VBE: Inklusion von Schülern mit Behinderungen kann nur dann gelingen, wenn an Schulen mehr Experten sind
Mehr zu: Baden-Württemberg, Förderschule, Inklusion, Sonderschulen, SchuleUngeachtet der zum Teil kompromisslos geforderten sofortigen Integration von Schülern mit (Schwerst-)Behinderungen möchte der Verband Bildung und Erziehung (VBE) Baden-Württemberg eher den pragmatischen Weg verfolgen, der Inklusion vorsieht, wo immer dies von den Ressourcen möglich und machbar ist, der aber auch weiterhin spezielle Fördermöglichkeiten in unterschiedlichsten Sondereinrichtungen garantiert.
Nach Auffassung des VBE würden durch die völlige Abschaffung von Förderschulen, Sprachheilschulen und Schulen für Erziehungshilfe Lücken in der Förderung entstehen, die die allgemeinen Schulen trotz einer Beteiligung von Sonderpädagogen nicht auffangen könnten.
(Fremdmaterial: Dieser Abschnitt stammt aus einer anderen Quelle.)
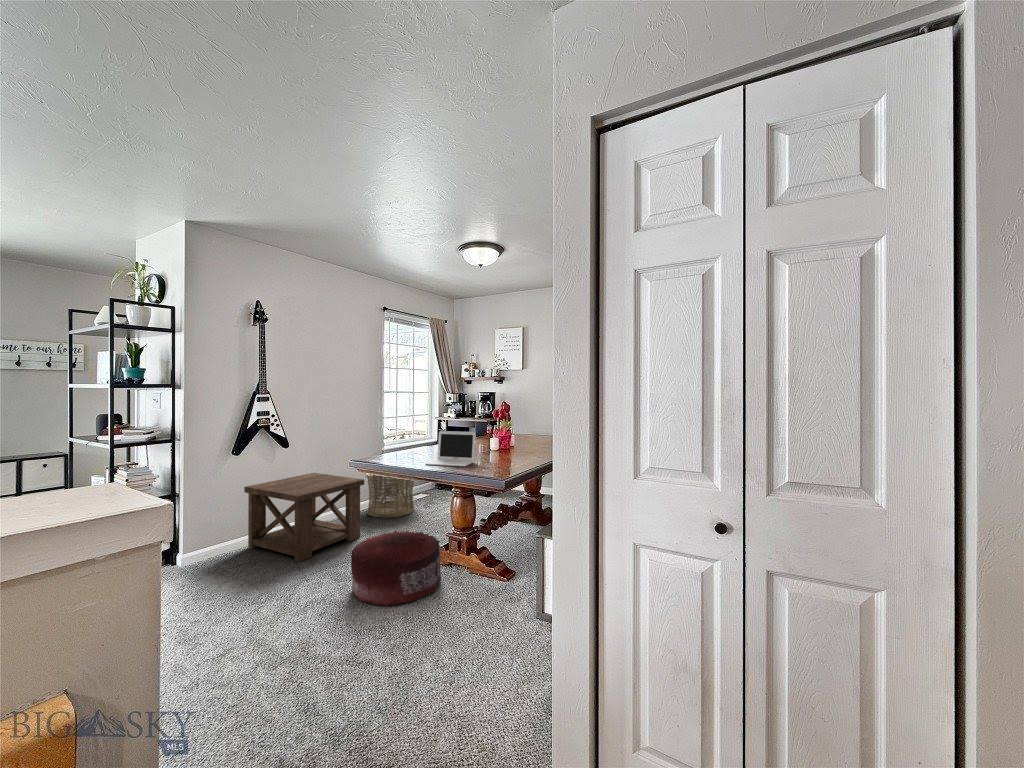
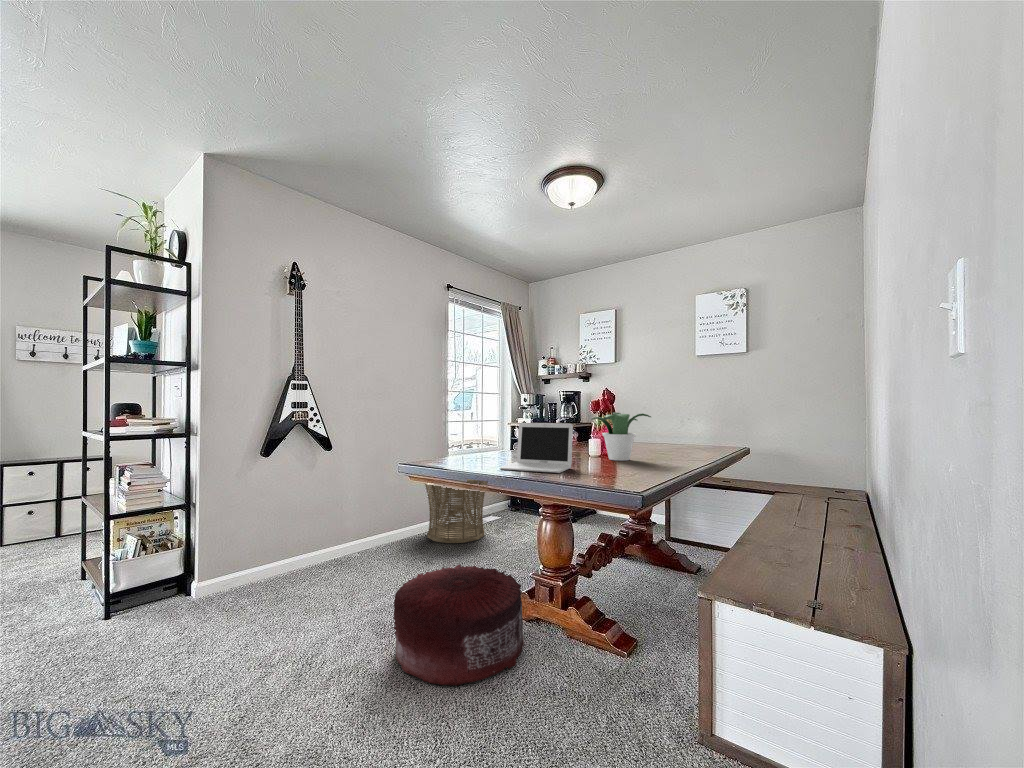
potted plant: none [491,420,532,455] -> present [591,412,651,461]
side table: present [244,473,364,562] -> none [275,483,421,600]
Ein Rechtsanspruch auf Inklusion, würde bedeuten, dass ausschließlich die Eltern bestimmen können, wo ihr Kind beschult werden soll.
Es ist bei aller berechtigter Kritik an der augenblicklichen schulischen Situation nicht von Vorteil, wenn man einfach "eine Prise Sonderpädagogik" über die allgemeinen Schulen streut und dann glaubt, dass alles besser wird.
Sonderschullehrkräfte benötigen große fachliche und empathische Kompetenzen sowie diagnostische, beratungstechnische und systemische Kenntnisse. In der Konzentration der Fachlichkeit liegen viel mehr konstruktive Möglichkeiten.
Sonderschulen führen Kinder, die im Regelsystem keine Chance gehabt hätten, zu Abschlüssen. Sie bauen Schüler auf, deren Selbstwertgefühl in der Regelschule verloren gegangen ist. Wenn alle Kinder von heute auf morgen voll integriert und gleichzeitig zieldifferent unterrichtet werden sollten, brauchen die Schulen entweder Superpädagogen oder einen ganzen Stab von Fachleuten für jede einzelne Klasse.